Questions to answer:
1. Quote the quarterly financial discussion word for word, starting at "The Company had" and ending at "of quarterly profitability.".
2. Answer these questions using the quarterly financial discussion:
(a) About how much was the charge for writing off idle assets related to R&D activities?
(b) What effective tax rate does the Company expect through fiscal 1999?
(c) What were the maximum borrowings provided for by the bank line of credit?

Source extract:

________________

General and administrative expenses remained flat in the first quarter of fiscal
1999, compared to the first quarter of fiscal 1998. As a percentage of net
sales, these expenses were 7% and 5% for both the first quarter of fiscal 1999
and 1998, respectively. Although the Company's personnel and travel related
expenditures decreased by approximately $0.2 million due to the Company's
ongoing efforts to reduce costs, the Company experienced higher consulting
related expenditures associated with the Company's operations. The Company
expects that future spending for general and administrative expenses will
decrease in absolute dollars during the remainder of fiscal 1999.
During the quarter, the Company wrote off certain idle assets related to its R&D
activities. This charge amounted to approximately $0.4 million and is reflected
as a loss on disposal of equipment on the Company's financial statements under
the caption "Interest and other income/(loss), net".
<PAGE>11
Based on the current estimate of its expected operating results, and the net
operating loss experienced by the Company in the first quarter of fiscal 1999,
the Company expects its effective tax rate to be 0% through fiscal 1999. The
Company's estimated rate could be higher based on actual results for the year
including the impact of the mix of income, available credits, and other
estimates of the impact of certain future events.
LIQUIDITY AND CAPITAL RESOURCES
Net cash used by operating activities was $1.8 million in the three months ended
January 2, 1999, compared to net cash provided by operating activities of $0.8
million in the three months ended December 27, 1997.
The decrease is largely attributable to the Company's net operating loss of $4.1
million, increases in inventory levels of $1.0 million, and was partially offset
by decreases in accounts receivable of $0.6 million and increases in accounts
payable and accrued expenses of $1.5 million and $0.5 million, respectively.
The Company had a bank line of credit that provided for maximum borrowings of $5
million, limited to a certain percentage of eligible accounts receivable, and
bore interest at the bank's base rate. Covenants under the line required the
Company to maintain certain minimum levels of liquidity, net worth and financial
ratios, restricted amounts of capital spending, dividends and stock repurchases,
and required the Company to maintain certain levels of quarterly profitability.

________________

Given data:
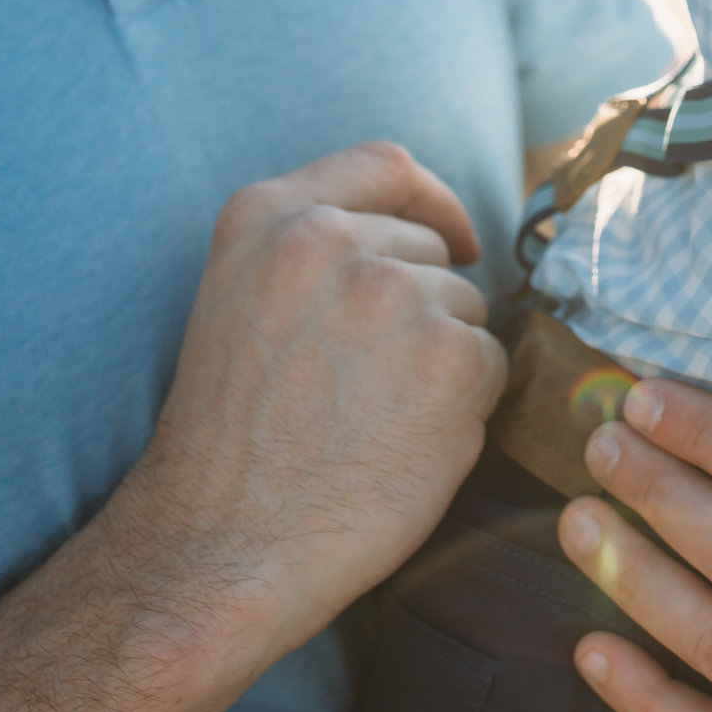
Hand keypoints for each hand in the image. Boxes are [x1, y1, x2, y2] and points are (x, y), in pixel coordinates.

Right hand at [124, 143, 507, 654]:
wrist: (221, 546)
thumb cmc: (230, 443)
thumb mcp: (238, 303)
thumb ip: (311, 253)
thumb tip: (427, 244)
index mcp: (267, 215)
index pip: (386, 165)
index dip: (432, 202)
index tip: (455, 239)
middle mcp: (331, 238)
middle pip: (431, 253)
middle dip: (422, 310)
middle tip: (366, 388)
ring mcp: (394, 293)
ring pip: (465, 310)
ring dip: (441, 361)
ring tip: (371, 421)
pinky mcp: (450, 358)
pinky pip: (490, 366)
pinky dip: (465, 408)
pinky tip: (403, 445)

________________

Answer list:
1.
The Company had a bank line of credit that provided for maximum borrowings of $5
million, limited to a certain percentage of eligible accounts receivable, and
bore interest at the bank's base rate. Covenants under the line required the
Company to maintain certain minimum levels of liquidity, net worth and financial
ratios, restricted amounts of capital spending, dividends and stock repurchases,
and required the Company to maintain certain levels of quarterly profitability.

2.
(a) Approximately $0.4 million
(b) 0%
(c) $5 million